Direction:
Reproduce every line below word for word, leaving out the pictures.

Records for the exercise:

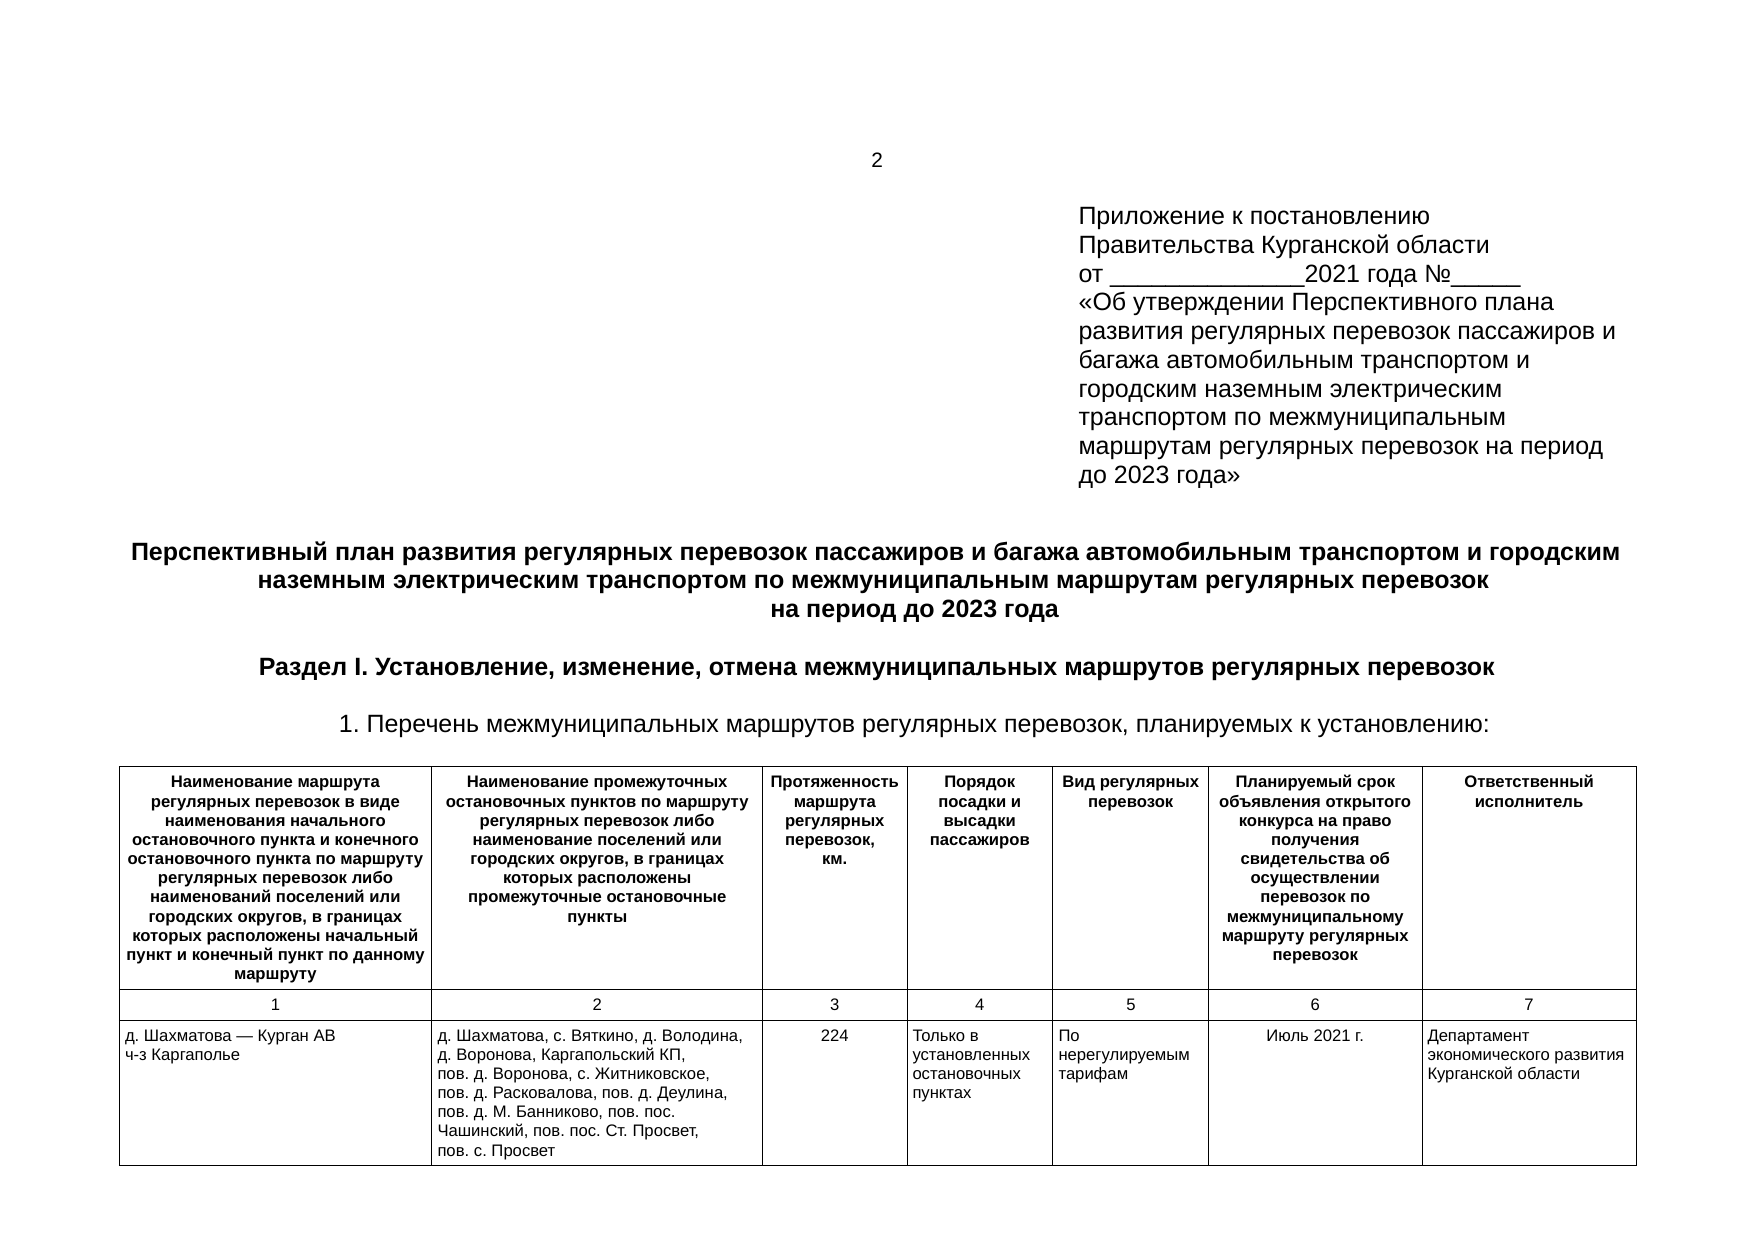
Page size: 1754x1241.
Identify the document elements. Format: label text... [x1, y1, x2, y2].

table_cell Июль 2021 г. [1209, 1021, 1422, 1165]
table_cell Только в установленных остановочных пунктах [908, 1021, 1052, 1165]
table_cell 5 [1053, 990, 1208, 1019]
list 1. Перечень межмуниципальных маршрутов регулярных перевозок, планируемых к установлению: [156, 709, 1636, 738]
table_cell 224 [763, 1021, 907, 1165]
table_cell Департамент экономического развития Курганской области [1423, 1021, 1636, 1165]
table_cell 1 [120, 990, 431, 1019]
list на период до 2023 года [156, 594, 1636, 623]
text Приложение к постановлению [1078, 201, 1636, 230]
table_cell 4 [908, 990, 1052, 1019]
table_cell 3 [763, 990, 907, 1019]
table_header Протяженность маршрута регулярных перевозок, км. [763, 767, 907, 989]
table_header Ответственный исполнитель [1423, 767, 1636, 989]
table_cell д. Шахматова, с. Вяткино, д. Володина, д. Воронова, Каргапольский КП, пов. д. Воронова, с. Житниковское, пов. д. Расковалова, пов. д. Деулина, пов. д. М. Банниково, пов. пос. Чашинский, пов. пос. Ст. Просвет, пов. с. Просвет [432, 1021, 762, 1165]
table_cell 7 [1423, 990, 1636, 1019]
table_header Порядок посадки и высадки пассажиров [908, 767, 1052, 989]
text «Об утверждении Перспективного плана развития регулярных перевозок пассажиров и багажа автомобильным транспортом и городским наземным электрическим транспортом по межмуниципальным маршрутам регулярных перевозок на период до 2023 года» [1078, 287, 1636, 488]
table_header Наименование маршрута регулярных перевозок в виде наименования начального остановочного пункта и конечного остановочного пункта по маршруту регулярных перевозок либо наименований поселений или городских округов, в границах которых расположены начальный пункт и конечный пункт по данному маршруту [120, 767, 431, 989]
table_header Планируемый срок объявления открытого конкурса на право получения свидетельства об осуществлении перевозок по межмуниципальному маршруту регулярных перевозок [1209, 767, 1422, 989]
table_cell 2 [432, 990, 762, 1019]
text Правительства Курганской области [1078, 230, 1636, 258]
table_cell д. Шахматова — Курган АВ ч-з Каргаполье [120, 1021, 431, 1165]
text Перспективный план развития регулярных перевозок пассажиров и багажа автомобильным транспортом и городским наземным электрическим транспортом по межмуниципальным маршрутам регулярных перевозок [117, 536, 1636, 594]
text Раздел I. Установление, изменение, отмена межмуниципальных маршрутов регулярных перевозок [118, 651, 1636, 680]
table_header Вид регулярных перевозок [1053, 767, 1208, 989]
table_header Наименование промежуточных остановочных пунктов по маршруту регулярных перевозок либо наименование поселений или городских округов, в границах которых расположены промежуточные остановочные пункты [432, 767, 762, 989]
text от ______________2021 года №_____ [1078, 258, 1636, 287]
table_cell 6 [1209, 990, 1422, 1019]
table_cell По нерегулируемым тарифам [1053, 1021, 1208, 1165]
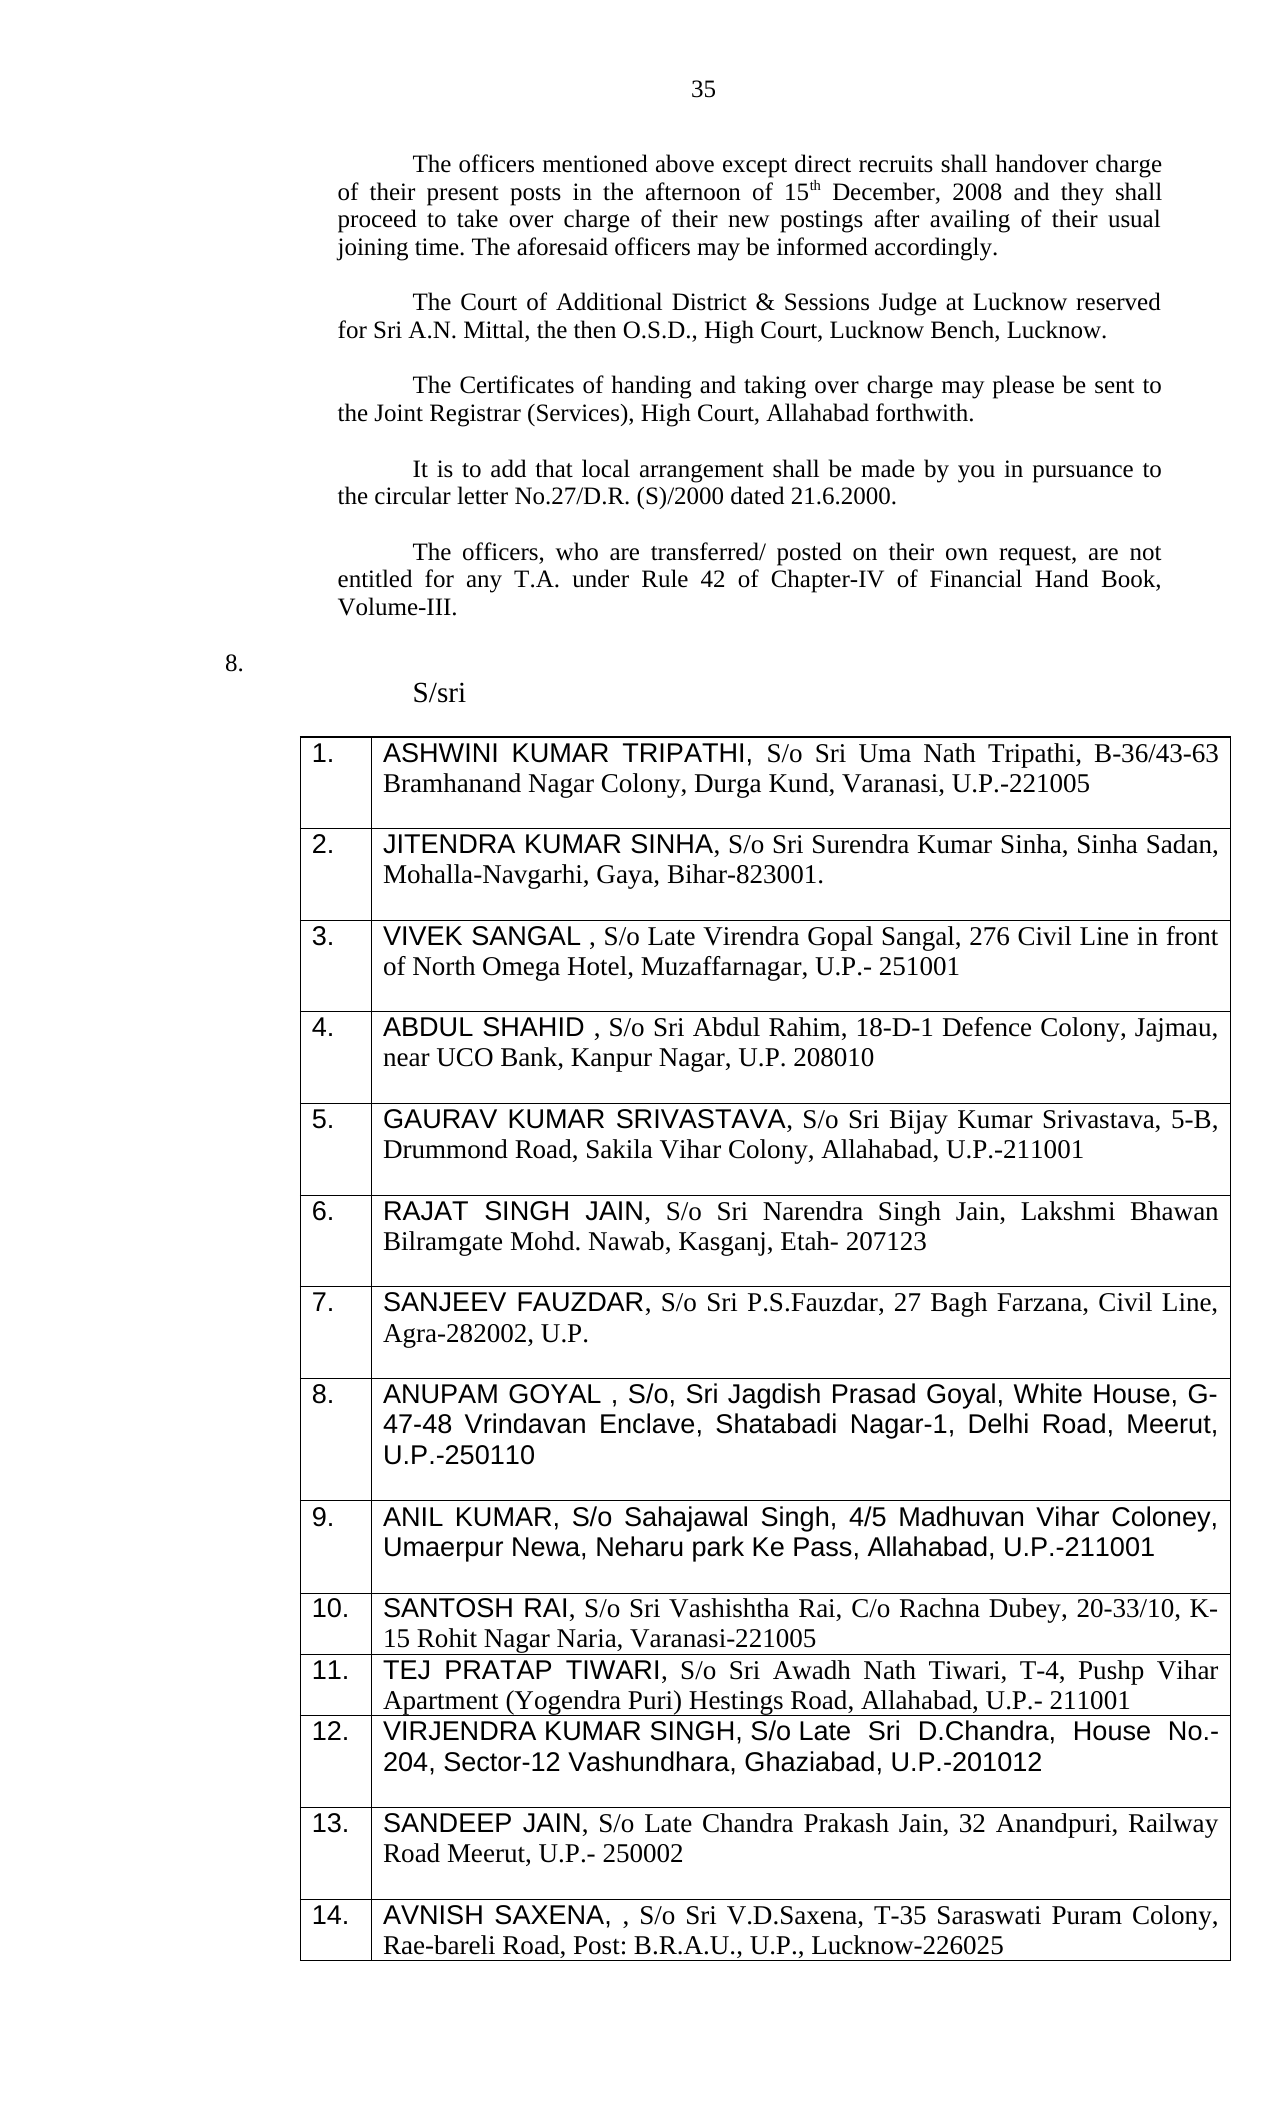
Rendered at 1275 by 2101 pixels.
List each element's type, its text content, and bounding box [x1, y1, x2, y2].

Answer for this exercise:
Page size: 1754x1241.
Identify the document elements. Format: label text... [x1, y1, x2, y2].

table_cell Июль 2021 г. [1209, 1021, 1422, 1165]
table_cell Только в установленных остановочных пунктах [908, 1021, 1052, 1165]
table_cell 5 [1053, 990, 1208, 1019]
list 1. Перечень межмуниципальных маршрутов регулярных перевозок, планируемых к установлению: [156, 709, 1636, 738]
table_cell 224 [763, 1021, 907, 1165]
table_cell Департамент экономического развития Курганской области [1423, 1021, 1636, 1165]
table_cell 1 [120, 990, 431, 1019]
list на период до 2023 года [156, 594, 1636, 623]
text Приложение к постановлению [1078, 201, 1636, 230]
table_cell 4 [908, 990, 1052, 1019]
table_cell 3 [763, 990, 907, 1019]
table_header Протяженность маршрута регулярных перевозок, км. [763, 767, 907, 989]
table_header Ответственный исполнитель [1423, 767, 1636, 989]
table_cell д. Шахматова, с. Вяткино, д. Володина, д. Воронова, Каргапольский КП, пов. д. Воронова, с. Житниковское, пов. д. Расковалова, пов. д. Деулина, пов. д. М. Банниково, пов. пос. Чашинский, пов. пос. Ст. Просвет, пов. с. Просвет [432, 1021, 762, 1165]
table_cell 7 [1423, 990, 1636, 1019]
table_header Порядок посадки и высадки пассажиров [908, 767, 1052, 989]
text «Об утверждении Перспективного плана развития регулярных перевозок пассажиров и багажа автомобильным транспортом и городским наземным электрическим транспортом по межмуниципальным маршрутам регулярных перевозок на период до 2023 года» [1078, 287, 1636, 488]
table_header Наименование маршрута регулярных перевозок в виде наименования начального остановочного пункта и конечного остановочного пункта по маршруту регулярных перевозок либо наименований поселений или городских округов, в границах которых расположены начальный пункт и конечный пункт по данному маршруту [120, 767, 431, 989]
table_header Планируемый срок объявления открытого конкурса на право получения свидетельства об осуществлении перевозок по межмуниципальному маршруту регулярных перевозок [1209, 767, 1422, 989]
table_cell 2 [432, 990, 762, 1019]
text Правительства Курганской области [1078, 230, 1636, 258]
table_cell д. Шахматова — Курган АВ ч-з Каргаполье [120, 1021, 431, 1165]
text Перспективный план развития регулярных перевозок пассажиров и багажа автомобильным транспортом и городским наземным электрическим транспортом по межмуниципальным маршрутам регулярных перевозок [117, 536, 1636, 594]
text Раздел I. Установление, изменение, отмена межмуниципальных маршрутов регулярных перевозок [118, 651, 1636, 680]
table_header Вид регулярных перевозок [1053, 767, 1208, 989]
table_header Наименование промежуточных остановочных пунктов по маршруту регулярных перевозок либо наименование поселений или городских округов, в границах которых расположены промежуточные остановочные пункты [432, 767, 762, 989]
text от ______________2021 года №_____ [1078, 258, 1636, 287]
table_cell 6 [1209, 990, 1422, 1019]
table_cell По нерегулируемым тарифам [1053, 1021, 1208, 1165]
Rendered at 1275 by 2101 pixels.
List each element's type, its text content, and bounding box [x1, y1, x2, y2].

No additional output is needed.